On Tuesday in London, Shell held its annual general meeting, a place for corporate shareholders to hear speeches and vote on the company’s leadership and direction. Climate activists managed to gum up the works for about an hour, protesting Shell’s failure to adopt more stringent climate targets with chants of “Go to Hell, Shell,” sung to the tune of “Hit the Road Jack.” Eighty percent of shareholders nevertheless proceeded to reject a resolution, brought by the Dutch campaign group Follow This, to align the company’s climate targets with the Paris Agreement and commit to achieving concrete emissions reductions by 2030.
In voting down the resolution, investors followed the advice of Shell management. They wrote in advance of the meeting that the Follow This proposal was “unclear, generic, and would create confusion as to Board and shareholder accountabilities.” As they argue, the company is already doing its part: “Shell has a comprehensive energy transition strategy which it believes is in line with the more ambitious goal of the Paris Agreement: to limit the increase in the global average temperature to 1.5°C above pre-industrial levels this century.” It’s an odd line considering that Shell’s own analysis found meeting that goal would require an immediate end to fossil fuel growth. Shell isn’t planning to do anything of the kind, of course. Newly appointed CEO Wael Sawan has said in recent months that cutting oil and gas production is “not healthy.”
In some strict sense, Sawan is right: Cutting oil and gas production—as Shell researchers say is necessary to reach the Paris Agreement goals—would be bad for Shell. That’s thanks to the obvious fact that Shell is an oil and gas company, not keen to torpedo its core business at a time when that business is raking in record profits. But the other reason halting oil and gas production isn’t profitable has to do with something even climate hawks have trouble admitting: There just isn’t as much money to be made off building clean energy.
It’s a view widely shared among the top brass of traditional energy and natural resource companies.
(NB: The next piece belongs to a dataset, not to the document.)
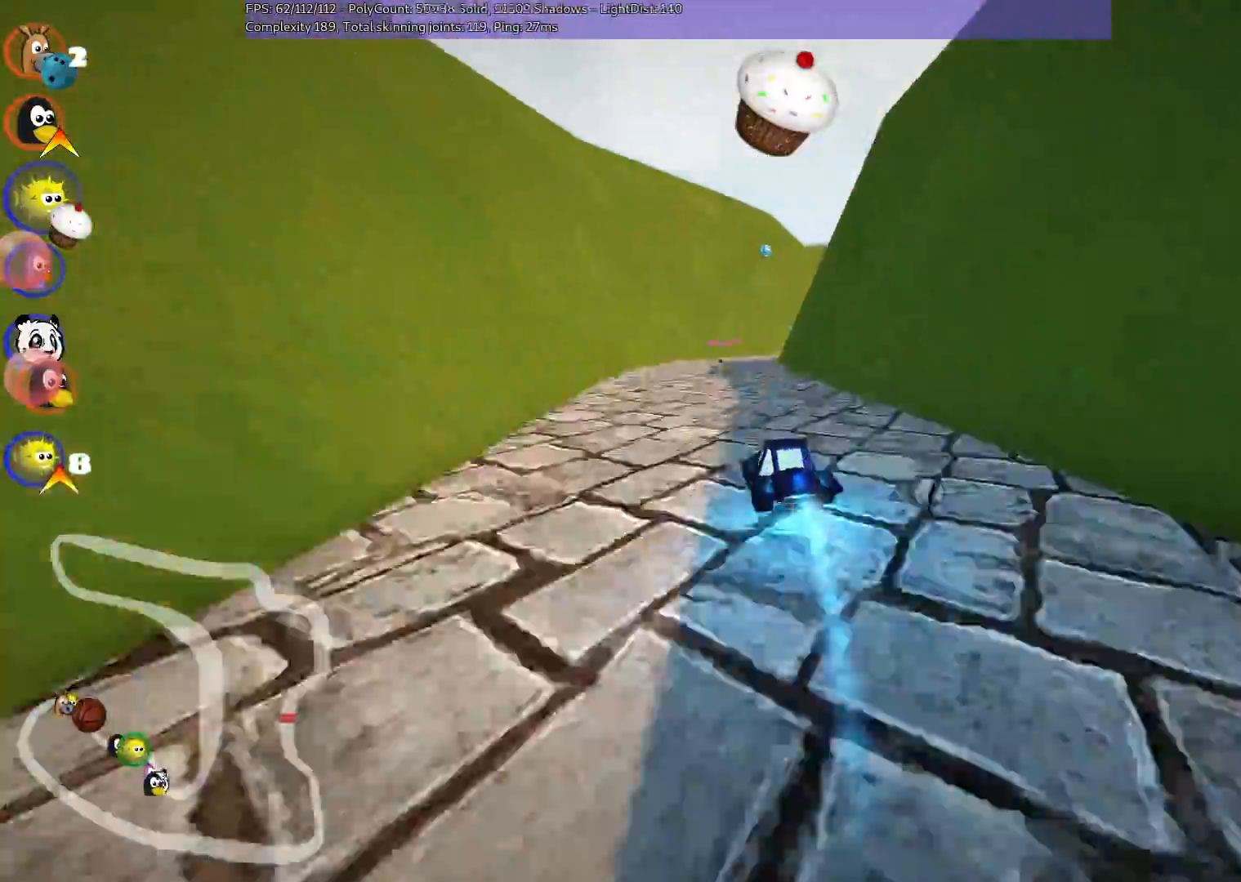
{"keys": ["m", "up"], "events": [[50, "right", "down"], [100, "m", "down"], [383, "right", "up"]]}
Four out of five oil and gas, utilities, chemicals, mining, and agribusiness executives polled by the management consultancy Bain & Company “consider the ability to create acceptable returns on projects a main barrier to decarbonization of the energy system.” While about half of oil and gas executives expect to see some decline in their core business, Bain & Company noted, they aren’t convinced that a pivot into wind and solar is worth their while.
Bloomberg reports that Shell’s renewables and energy solutions division was “responsible for an outflow of $6.39 billion” in 2022, “compared with an inflow of $27.69 billion from the integrated gas business and $29.64 billion from upstream.” The company has already started to jettison poorly performing low-carbon investments. Shell sold off its minority stake in an Australian solar power developer and is now seeking buyers for its offshore wind assets. Its spending on renewables will remain flat this year, and a strategic revamp due to be announced in June could see Shell further downplay its already modest green investments.
Steve Hill, the executive vice president of Shell Energy, spoke last week about the challenges the company has faced making big returns from its low-carbon business, and its willingness to nix such ventures if that continues. “Delivery will be the mandate of the organization going forward,” Hill said at an internal town hall the company held last week. “The things we’ve been less successful with, we need to scale back or stop.”
Investors in the oil and gas industry have little incentive to encourage Shell and its peers to put more money into things that are less profitable. Activist groups are certainly justified in treating shareholder meetings as a chance to put corporate polluters on blast. They should also be clear, though, that such events aren’t a venue for transformation. As fossil fuel executives have been increasingly willing to admit, meeting the Paris Agreement’s goals poses an existential threat to their core business model. Their shareholders aren’t going to vote to make less money. Waiting for decarbonization to become profitable for companies built around hydrocarbons, that is, means it probably won’t happen at all.